• _TASK_
Below are records with pictures in them. Output exactly the lines from the one with "กรณีปริ้นเสื้อบริเวณ แขนเสื้อ ชายเสื้อ" through the one with "Aceptar todas las cookies", both included, and leave every picture out; give only those lines.

• _SOURCE MATERIAL_
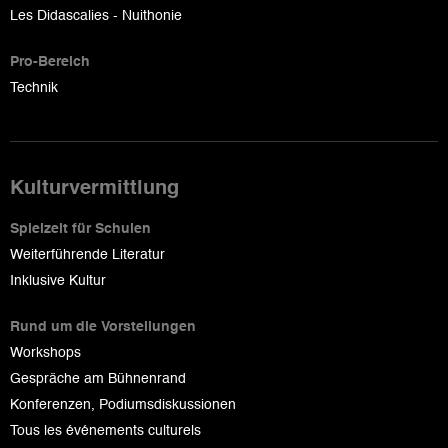
Les Didascalies - Nuithonie
Pro-Bereich
Technik
Kulturvermittlung
Spielzeit für Schulen
Weiterführende Literatur
Inklusive Kultur
Rund um die Vorstellungen
Workshops
Gespräche am Bühnenrand
Konferenzen, Podiumsdiskussionen
Tous les événements culturels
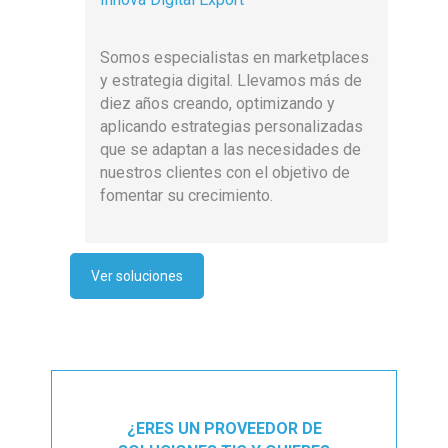
Somos especialistas en marketplaces
y estrategia digital. Llevamos más de
diez años creando, optimizando y
aplicando estrategias personalizadas
que se adaptan a las necesidades de
nuestros clientes con el objetivo de
fomentar su crecimiento.
Ver soluciones
¿ERES UN PROVEEDOR DE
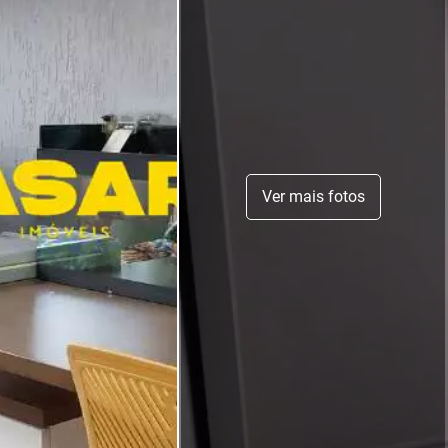
Ver mais fotos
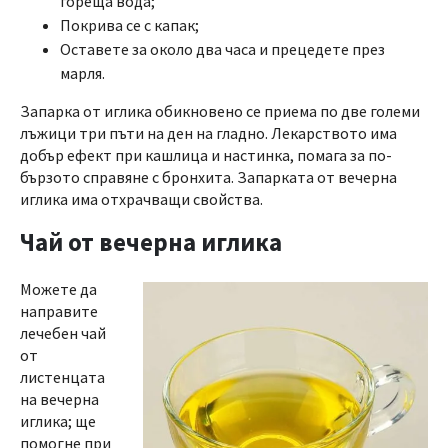
гореща вода;
Покрива се с капак;
Оставете за около два часа и прецедете през
марля.
Запарка от иглика обикновено се приема по две големи
лъжици три пъти на ден на гладно. Лекарството има
добър ефект при кашлица и настинка, помага за по-
бързото справяне с бронхита. Запарката от вечерна
иглика има отхрачващи свойства.
Чай от вечерна иглика
Можете да
направите
лечебен чай
от
листенцата
на вечерна
иглика; ще
помогне при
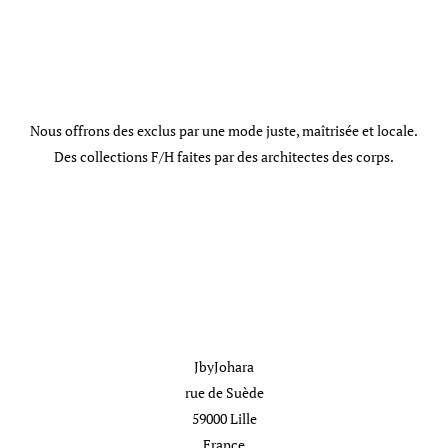
Discover
Nous offrons des exclus par une mode juste, maîtrisée et locale.
Des collections F/H faites par des architectes des corps.
Nous contacter
JbyJohara
rue de Suède
59000 Lille
France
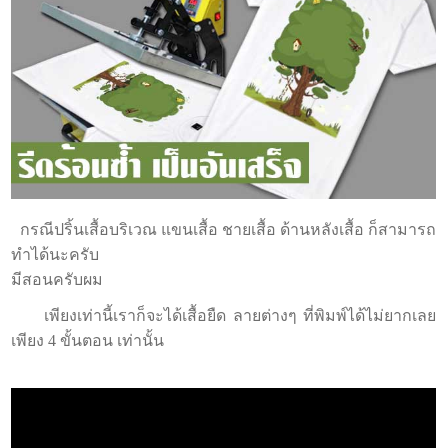
กรณีปริ้นเสื้อบริเวณ แขนเสื้อ ชายเสื้อ ด้านหลังเสื้อ ก็สามารถ
ทำได้นะครับ
มีสอนครับผม
เพียงเท่านี้เราก็จะได้เสื้อยืด ลายต่างๆ ที่พิมพ์ได้ไม่ยากเลย
เพียง 4 ขั้นตอน เท่านั้น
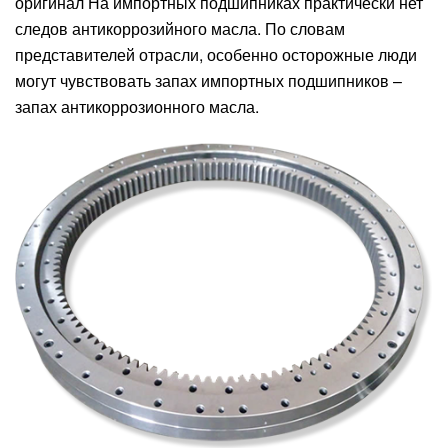
оригинал На импортных подшипниках практически нет
следов антикоррозийного масла. По словам
представителей отрасли, особенно осторожные люди
могут чувствовать запах импортных подшипников –
запах антикоррозионного масла.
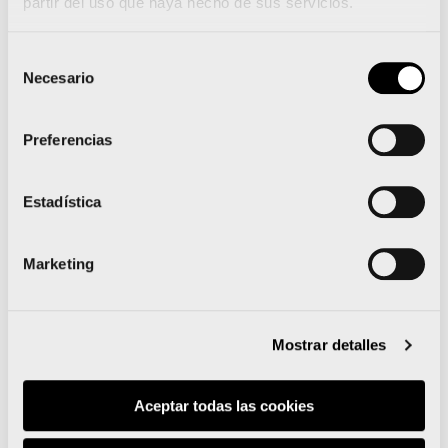
partir del uso que haya hecho de sus servicios.
Los profesionales relacionados con la salud
y la actividad física estamos para ayudar,
Selección
Necesario
de
concienciar y recomendar.
No estamos para
consentimiento
obligar.
Ofrecemos soluciones desde el
Preferencias
conocimiento y creemos que la solución de
muchos problemas, entre los que se
Estadística
encuentran las enfermedades, siguen
siendo, sin ninguna duda, el ejercicio físico.
Marketing
A pesar de las trágicas noticias,
nuestro
mensaje es tranquilizador y positivo.
Apostamos muy fuerte por el deporte, y en
Mostrar detalles
general por el ejercicio físico. El deporte es
salud, el deporte es vida.
Aceptar todas las cookies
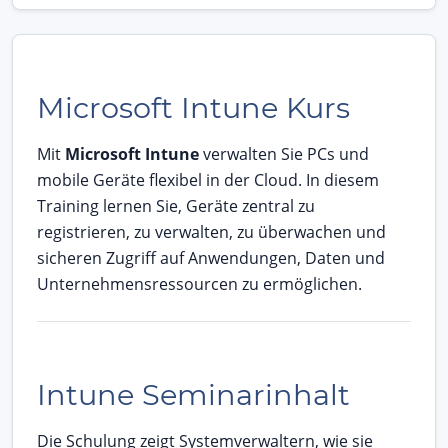
Microsoft Intune Kurs
Mit
Microsoft Intune
verwalten Sie PCs und
mobile Geräte flexibel in der Cloud. In diesem
Training lernen Sie, Geräte zentral zu
registrieren, zu verwalten, zu überwachen und
sicheren Zugriff auf Anwendungen, Daten und
Unternehmensressourcen zu ermöglichen.
Intune Seminarinhalt
Die Schulung zeigt Systemverwaltern, wie sie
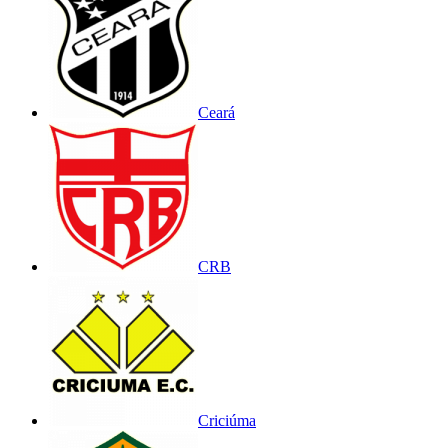
Ceará
CRB
Criciúma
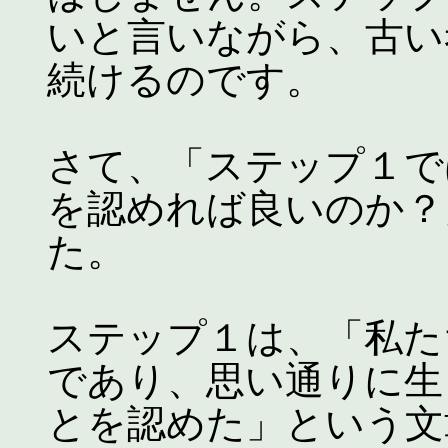
いと言いながら、古い
続けるのです。
さて、「ステップ１で
を認めれば良いのか？
た。
ステップ１は、「私た
であり、思い通りに生
とを認めた」という文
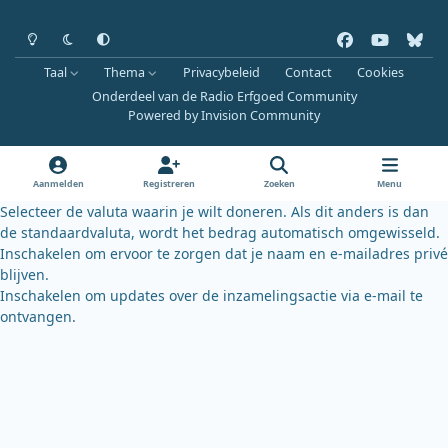
Heldere modus
Donkere modus
Systeemvoorkeur
f
y
b
a
o
l
Taal
Thema
Privacybeleid
Contact
Cookies
c
u
u
Onderdeel van de Radio Erfgoed Community
e
t
e
Powered by
Invision Community
b
u
s
o
b
k
o
e
y
Aanmelden
Registreren
Zoeken
Menu
k
Selecteer de valuta waarin je wilt doneren. Als dit anders is dan
de standaardvaluta, wordt het bedrag automatisch omgewisseld.
Inschakelen om ervoor te zorgen dat je naam en e-mailadres privé
blijven.
Inschakelen om updates over de inzamelingsactie via e-mail te
ontvangen.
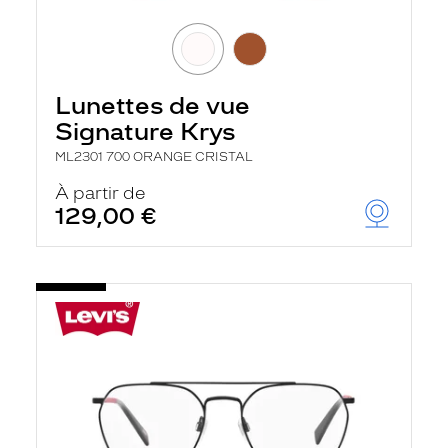
Lunettes de vue
Signature Krys
ML2301 700 ORANGE CRISTAL
À partir de
129,00 €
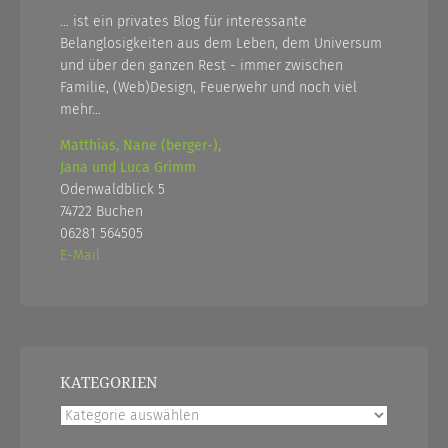
... ist ein privates Blog für interessante
Belanglosigkeiten aus dem Leben, dem Universum
und über den ganzen Rest - immer zwischen
Familie, (Web)Design, Feuerwehr und noch viel
mehr...
Matthias, Nane (berger-),
Jana und Luca Grimm
Odenwaldblick 5
74722 Buchen
06281 564505
E-Mail
KATEGORIEN
Kategorien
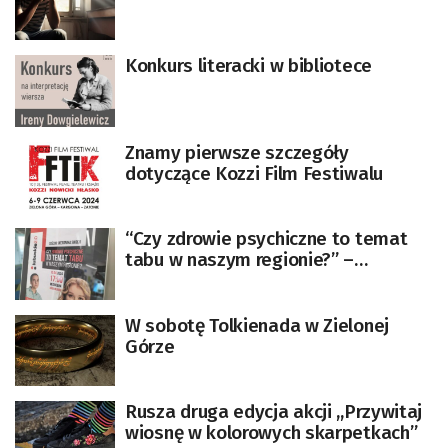
Konkurs literacki w bibliotece
Znamy pierwsze szczegóły
dotyczące Kozzi Film Festiwalu
“Czy zdrowie psychiczne to temat
tabu w naszym regionie?” –
spotkanie
W sobotę Tolkienada w Zielonej
Górze
Rusza druga edycja akcji ,,Przywitaj
wiosnę w kolorowych skarpetkach”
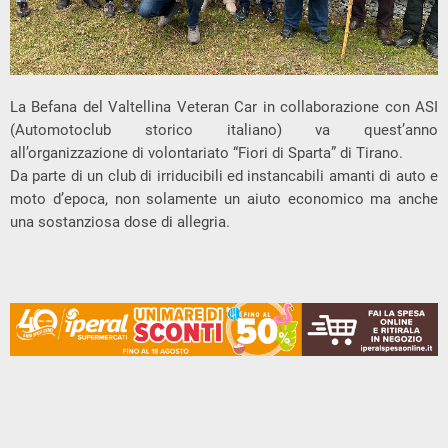
La Befana del Valtellina Veteran Car in collaborazione con ASI
(Automotoclub storico italiano) va quest’anno
all’organizzazione di volontariato “Fiori di Sparta” di Tirano.
Da parte di un club di irriducibili ed instancabili amanti di auto e
moto d’epoca, non solamente un aiuto economico ma anche
una sostanziosa dose di allegria.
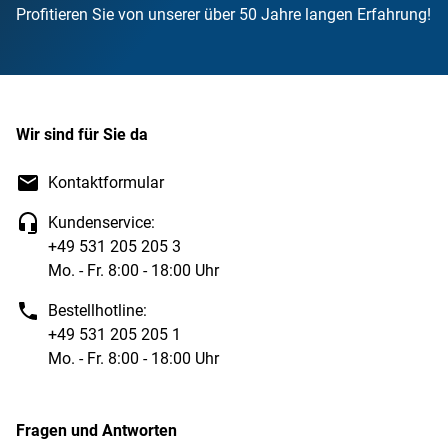
Profitieren Sie von unserer über 50 Jahre langen Erfahrung!
Wir sind für Sie da
Kontaktformular
Kundenservice:
+49 531 205 205 3
Mo. - Fr. 8:00 - 18:00 Uhr
Bestellhotline:
+49 531 205 205 1
Mo. - Fr. 8:00 - 18:00 Uhr
Fragen und Antworten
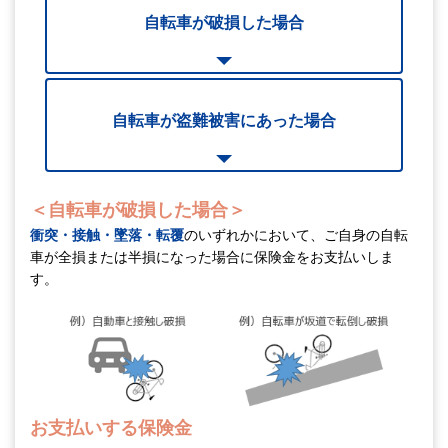
自転車が破損した場合
自転車が盗難被害にあった場合
＜自転車が破損した場合＞
衝突・接触・墜落・転覆
のいずれかにおいて、
ご自身の自転
車が全損または半損になった場合に保険金をお支払いしま
す。
お支払いする保険金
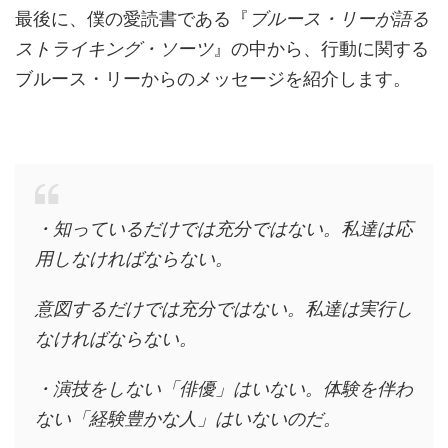
最後に、僕の愛読書である『
ブルース・リーが語る
ストライキング・ソーツ
』の中から、行動に関する
ブルース・リーからのメッセージを紹介します。
・知っているだけでは充分ではない。私達は応
用しなければならない。
意図するだけでは充分ではない。私達は実行し
なければならない。
・演技をしない「俳優」はいない。体験を伴わ
ない「経験豊かな人」はいないのだ。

• _YOUR SOLUTION_
กรณีปริ้นเสื้อบริเวณ แขนเสื้อ ชายเสื้อ ด้านหลังเสื้อ ก็สามารถ
ทำได้นะครับ
มีสอนครับผม
เพียงเท่านี้เราก็จะได้เสื้อยืด ลายต่างๆ ที่พิมพ์ได้ไม่ยากเลย
เพียง 4 ขั้นตอน เท่านั้น
оригинал На импортных подшипниках практически нет
следов антикоррозийного масла. По словам
представителей отрасли, особенно осторожные люди
могут чувствовать запах импортных подшипников –
запах антикоррозионного масла.
partir del uso que haya hecho de sus servicios.
Los profesionales relacionados con la salud
y la actividad física estamos para ayudar,
Selección
Necesario
de
concienciar y recomendar.
No estamos para
consentimiento
obligar.
Ofrecemos soluciones desde el
Preferencias
conocimiento y creemos que la solución de
muchos problemas, entre los que se
Estadística
encuentran las enfermedades, siguen
siendo, sin ninguna duda, el ejercicio físico.
Marketing
A pesar de las trágicas noticias,
nuestro
mensaje es tranquilizador y positivo.
Apostamos muy fuerte por el deporte, y en
Mostrar detalles
general por el ejercicio físico. El deporte es
salud, el deporte es vida.
Aceptar todas las cookies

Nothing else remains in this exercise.